The San Diego law enforcement task force at issue in Wilson’s case has since changed its policy so that it obtains a warrant before automatically flagged images are viewed, according to the Ninth Circuit opinion. The ruling could prompt other law enforcement agencies to rethink their procedures for investigating child sexual abuse online, Pfefferkorn said.

Tech companies should also come up with a better system for reporting child sexual abuse that protects privacy while also protecting children, according to Megan Iorio, counsel at the nonprofit Electronic Privacy Information Center.

“Automatic referral is not that,” she said. “That’s the lesson of Wilson.”

The appeals court took issue with the process followed for flagged images because no one at Google or the National Center for Missing and Exploited Children, an intermediary between tech companies and law enforcement, verified the content of the images before passing the tip along.

Human Review

The lack of human review meant law enforcement couldn’t rely on a special exception to the Fourth Amendment’s warrant requirements for situations where a person’s privacy has already been invaded by a private party’s search, the court found.

“AI screening alone is not enough in this case to support a warrantless search,” said Susan Hintze, a managing partner at Hintze Law PLLC and former in-house privacy counsel for Microsoft Corp., in an email. “The court based its decision on a volume of precedent that sets a very high bar to meet an exception for a warrantless search.”

Apple Inc. recently delayed plans for a similar system to scan user images for signs of child sex abuse after a backlash from privacy advocates who worry it could lead to tracking for other types of content. Apple intends to include a layer of human review to verify images marked as explicit before a user is reported to law enforcement.
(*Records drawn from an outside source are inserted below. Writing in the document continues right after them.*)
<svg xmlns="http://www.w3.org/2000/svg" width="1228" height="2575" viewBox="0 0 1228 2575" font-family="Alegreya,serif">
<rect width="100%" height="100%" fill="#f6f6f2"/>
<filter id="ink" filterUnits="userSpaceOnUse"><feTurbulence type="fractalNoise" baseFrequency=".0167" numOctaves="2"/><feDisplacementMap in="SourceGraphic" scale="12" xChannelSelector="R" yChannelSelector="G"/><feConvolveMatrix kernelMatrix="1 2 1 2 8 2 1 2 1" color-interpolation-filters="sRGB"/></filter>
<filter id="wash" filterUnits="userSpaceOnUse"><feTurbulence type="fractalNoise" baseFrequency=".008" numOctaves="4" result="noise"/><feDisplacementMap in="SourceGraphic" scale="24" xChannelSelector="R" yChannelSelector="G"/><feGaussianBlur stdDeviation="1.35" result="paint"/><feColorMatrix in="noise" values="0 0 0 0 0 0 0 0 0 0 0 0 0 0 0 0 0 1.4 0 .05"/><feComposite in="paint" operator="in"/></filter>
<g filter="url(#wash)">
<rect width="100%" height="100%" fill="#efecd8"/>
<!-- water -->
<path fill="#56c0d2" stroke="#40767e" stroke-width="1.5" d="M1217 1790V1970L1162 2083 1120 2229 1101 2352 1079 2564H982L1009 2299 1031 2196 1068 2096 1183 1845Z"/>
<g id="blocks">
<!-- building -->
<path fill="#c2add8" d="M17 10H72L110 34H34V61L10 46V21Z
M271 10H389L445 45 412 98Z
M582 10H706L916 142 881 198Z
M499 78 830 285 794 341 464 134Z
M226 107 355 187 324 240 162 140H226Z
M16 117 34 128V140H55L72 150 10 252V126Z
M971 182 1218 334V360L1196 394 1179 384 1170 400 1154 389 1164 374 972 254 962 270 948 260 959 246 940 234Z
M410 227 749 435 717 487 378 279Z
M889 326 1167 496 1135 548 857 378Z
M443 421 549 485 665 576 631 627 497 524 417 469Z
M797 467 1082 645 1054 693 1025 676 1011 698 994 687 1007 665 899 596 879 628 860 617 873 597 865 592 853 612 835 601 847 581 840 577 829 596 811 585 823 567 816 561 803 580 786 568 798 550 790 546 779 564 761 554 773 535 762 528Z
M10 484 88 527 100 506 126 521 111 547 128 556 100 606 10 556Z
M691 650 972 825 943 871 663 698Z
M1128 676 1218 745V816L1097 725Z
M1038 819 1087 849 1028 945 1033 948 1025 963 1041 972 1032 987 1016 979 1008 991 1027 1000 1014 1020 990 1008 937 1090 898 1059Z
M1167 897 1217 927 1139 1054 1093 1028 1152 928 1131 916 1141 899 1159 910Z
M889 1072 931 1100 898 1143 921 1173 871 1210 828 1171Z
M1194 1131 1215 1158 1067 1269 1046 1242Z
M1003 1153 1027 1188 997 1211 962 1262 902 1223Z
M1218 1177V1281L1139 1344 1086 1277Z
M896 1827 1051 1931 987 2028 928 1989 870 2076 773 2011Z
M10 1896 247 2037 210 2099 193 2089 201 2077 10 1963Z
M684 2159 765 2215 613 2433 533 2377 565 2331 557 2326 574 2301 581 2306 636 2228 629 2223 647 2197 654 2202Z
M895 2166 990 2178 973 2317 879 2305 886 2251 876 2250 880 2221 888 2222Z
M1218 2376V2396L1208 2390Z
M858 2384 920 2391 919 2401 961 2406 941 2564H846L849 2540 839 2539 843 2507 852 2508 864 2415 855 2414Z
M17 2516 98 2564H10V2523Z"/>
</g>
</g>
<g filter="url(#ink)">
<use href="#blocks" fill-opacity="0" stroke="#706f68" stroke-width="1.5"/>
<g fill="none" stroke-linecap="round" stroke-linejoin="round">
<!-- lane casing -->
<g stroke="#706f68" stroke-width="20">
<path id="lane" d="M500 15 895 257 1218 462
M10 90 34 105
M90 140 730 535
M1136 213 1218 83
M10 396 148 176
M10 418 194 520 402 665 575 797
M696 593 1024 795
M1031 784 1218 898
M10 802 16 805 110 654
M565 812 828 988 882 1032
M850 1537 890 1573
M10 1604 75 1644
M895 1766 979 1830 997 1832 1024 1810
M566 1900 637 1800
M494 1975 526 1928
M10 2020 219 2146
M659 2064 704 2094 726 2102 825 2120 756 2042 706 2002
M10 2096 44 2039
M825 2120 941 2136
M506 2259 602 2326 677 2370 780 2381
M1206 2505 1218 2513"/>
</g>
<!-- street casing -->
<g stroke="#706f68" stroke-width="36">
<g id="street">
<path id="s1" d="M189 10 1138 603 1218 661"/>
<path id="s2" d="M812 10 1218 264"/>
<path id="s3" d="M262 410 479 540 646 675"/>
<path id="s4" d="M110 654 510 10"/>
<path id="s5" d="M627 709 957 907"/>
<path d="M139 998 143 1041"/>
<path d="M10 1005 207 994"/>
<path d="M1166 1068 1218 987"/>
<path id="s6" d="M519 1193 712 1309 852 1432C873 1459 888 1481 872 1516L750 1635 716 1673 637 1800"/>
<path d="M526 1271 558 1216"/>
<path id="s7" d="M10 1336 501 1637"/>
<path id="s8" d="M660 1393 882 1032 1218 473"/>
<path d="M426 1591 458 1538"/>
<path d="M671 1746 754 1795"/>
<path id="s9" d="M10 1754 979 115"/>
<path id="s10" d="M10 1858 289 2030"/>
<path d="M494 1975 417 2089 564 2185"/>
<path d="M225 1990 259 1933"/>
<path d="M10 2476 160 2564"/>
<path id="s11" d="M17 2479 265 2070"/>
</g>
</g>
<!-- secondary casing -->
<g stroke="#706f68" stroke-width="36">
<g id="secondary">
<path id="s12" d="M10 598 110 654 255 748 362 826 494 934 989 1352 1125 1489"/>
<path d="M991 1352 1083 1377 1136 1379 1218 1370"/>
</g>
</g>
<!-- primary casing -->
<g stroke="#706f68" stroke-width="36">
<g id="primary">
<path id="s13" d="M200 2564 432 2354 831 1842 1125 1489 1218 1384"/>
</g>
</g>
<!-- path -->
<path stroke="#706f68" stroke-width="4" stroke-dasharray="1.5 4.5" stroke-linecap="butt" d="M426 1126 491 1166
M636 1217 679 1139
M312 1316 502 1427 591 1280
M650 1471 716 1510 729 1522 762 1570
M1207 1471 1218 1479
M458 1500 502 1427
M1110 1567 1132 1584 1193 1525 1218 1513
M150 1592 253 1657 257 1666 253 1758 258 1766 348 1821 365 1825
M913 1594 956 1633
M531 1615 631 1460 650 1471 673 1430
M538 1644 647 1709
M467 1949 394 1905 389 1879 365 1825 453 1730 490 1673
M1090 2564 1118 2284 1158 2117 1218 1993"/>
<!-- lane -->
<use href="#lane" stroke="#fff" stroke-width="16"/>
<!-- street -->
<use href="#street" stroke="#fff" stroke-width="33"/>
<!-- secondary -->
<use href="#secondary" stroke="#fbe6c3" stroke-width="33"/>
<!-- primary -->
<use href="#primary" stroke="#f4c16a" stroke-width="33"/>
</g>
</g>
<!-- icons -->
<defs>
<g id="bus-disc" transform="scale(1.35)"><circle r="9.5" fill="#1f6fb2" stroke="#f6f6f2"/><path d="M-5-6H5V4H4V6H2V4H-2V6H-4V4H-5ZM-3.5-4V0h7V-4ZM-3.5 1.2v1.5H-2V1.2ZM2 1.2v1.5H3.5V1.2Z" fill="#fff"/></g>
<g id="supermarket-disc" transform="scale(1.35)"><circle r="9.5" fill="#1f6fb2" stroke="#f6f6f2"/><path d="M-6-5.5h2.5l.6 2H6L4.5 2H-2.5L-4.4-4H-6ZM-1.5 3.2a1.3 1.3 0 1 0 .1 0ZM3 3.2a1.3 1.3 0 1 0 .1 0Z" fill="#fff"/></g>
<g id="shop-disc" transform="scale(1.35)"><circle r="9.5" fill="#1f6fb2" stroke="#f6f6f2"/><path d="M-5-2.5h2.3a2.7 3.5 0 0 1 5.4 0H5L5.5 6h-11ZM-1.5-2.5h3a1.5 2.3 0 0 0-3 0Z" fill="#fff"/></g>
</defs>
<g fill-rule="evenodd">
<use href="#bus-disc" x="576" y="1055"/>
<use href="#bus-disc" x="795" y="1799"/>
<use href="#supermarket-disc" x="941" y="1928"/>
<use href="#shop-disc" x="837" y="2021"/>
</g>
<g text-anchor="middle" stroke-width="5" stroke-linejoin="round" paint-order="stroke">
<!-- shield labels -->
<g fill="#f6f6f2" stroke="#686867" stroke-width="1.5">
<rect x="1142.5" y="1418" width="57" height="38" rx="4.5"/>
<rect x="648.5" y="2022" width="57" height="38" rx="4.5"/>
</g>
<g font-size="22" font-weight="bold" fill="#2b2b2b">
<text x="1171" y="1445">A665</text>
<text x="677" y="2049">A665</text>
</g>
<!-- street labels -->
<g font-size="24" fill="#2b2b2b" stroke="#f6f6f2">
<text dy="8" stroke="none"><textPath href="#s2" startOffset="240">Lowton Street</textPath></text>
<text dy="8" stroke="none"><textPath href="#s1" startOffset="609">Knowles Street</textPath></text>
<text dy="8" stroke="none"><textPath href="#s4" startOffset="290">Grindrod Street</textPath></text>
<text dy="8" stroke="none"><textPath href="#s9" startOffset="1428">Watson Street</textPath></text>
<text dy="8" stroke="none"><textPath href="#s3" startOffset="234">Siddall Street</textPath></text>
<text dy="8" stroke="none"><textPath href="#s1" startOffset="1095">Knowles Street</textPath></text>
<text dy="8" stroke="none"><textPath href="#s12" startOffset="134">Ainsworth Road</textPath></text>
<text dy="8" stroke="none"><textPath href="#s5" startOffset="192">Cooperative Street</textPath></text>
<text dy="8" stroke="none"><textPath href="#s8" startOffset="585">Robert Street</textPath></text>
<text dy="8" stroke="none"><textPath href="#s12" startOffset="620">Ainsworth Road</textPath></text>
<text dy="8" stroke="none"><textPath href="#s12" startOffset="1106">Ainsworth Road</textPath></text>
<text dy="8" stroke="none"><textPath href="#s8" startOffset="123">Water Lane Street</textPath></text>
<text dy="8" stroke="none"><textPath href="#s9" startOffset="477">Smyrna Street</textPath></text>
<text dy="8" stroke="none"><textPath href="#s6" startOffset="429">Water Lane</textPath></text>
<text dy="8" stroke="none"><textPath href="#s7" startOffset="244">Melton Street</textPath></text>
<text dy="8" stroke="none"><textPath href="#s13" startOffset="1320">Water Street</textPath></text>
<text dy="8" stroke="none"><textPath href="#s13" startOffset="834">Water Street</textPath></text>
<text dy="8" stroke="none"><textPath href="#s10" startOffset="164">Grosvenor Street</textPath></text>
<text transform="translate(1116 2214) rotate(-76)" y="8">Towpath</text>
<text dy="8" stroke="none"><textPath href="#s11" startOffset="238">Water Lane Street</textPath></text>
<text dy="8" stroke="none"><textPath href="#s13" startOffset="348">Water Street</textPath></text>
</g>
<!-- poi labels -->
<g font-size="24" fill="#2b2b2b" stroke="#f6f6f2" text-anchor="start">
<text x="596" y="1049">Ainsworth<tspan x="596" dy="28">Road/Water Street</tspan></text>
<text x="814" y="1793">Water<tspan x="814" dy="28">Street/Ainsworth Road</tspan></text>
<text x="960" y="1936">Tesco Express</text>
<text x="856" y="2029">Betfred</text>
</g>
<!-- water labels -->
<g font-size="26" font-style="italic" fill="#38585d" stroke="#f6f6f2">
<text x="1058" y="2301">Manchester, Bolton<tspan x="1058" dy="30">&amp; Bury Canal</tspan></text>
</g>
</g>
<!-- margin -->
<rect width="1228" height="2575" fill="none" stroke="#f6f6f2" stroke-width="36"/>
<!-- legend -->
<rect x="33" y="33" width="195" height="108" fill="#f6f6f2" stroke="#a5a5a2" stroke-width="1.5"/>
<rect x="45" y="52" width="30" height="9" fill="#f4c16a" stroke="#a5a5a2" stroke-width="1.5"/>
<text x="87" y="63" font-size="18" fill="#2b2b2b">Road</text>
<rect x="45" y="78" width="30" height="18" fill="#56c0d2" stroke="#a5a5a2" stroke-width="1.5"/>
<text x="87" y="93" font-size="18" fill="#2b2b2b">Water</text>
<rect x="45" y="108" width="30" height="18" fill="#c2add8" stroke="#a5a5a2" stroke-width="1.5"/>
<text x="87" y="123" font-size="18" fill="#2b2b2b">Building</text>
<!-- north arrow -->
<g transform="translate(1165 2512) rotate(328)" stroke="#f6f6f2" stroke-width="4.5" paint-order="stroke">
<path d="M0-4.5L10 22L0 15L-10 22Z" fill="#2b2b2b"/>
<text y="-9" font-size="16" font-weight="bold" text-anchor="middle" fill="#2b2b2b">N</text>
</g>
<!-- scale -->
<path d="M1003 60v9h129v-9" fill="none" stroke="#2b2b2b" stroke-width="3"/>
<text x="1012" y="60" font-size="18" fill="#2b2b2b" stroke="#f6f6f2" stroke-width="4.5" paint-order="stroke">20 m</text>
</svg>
Automation detection relies on a system known as hash matching, which detects duplicates of images previously identified as apparent child pornography.

“A picture speaks a thousand words. A hash match speaks a couple,” said Devin Burstein, a partner at Warren and Burstein who represents Wilson in the federal case. “You learn so much more private information from opening a file and looking at it.”

The case is United States v. Wilson, 9th Cir., No. 18-50440, opinion issued 9/21/21.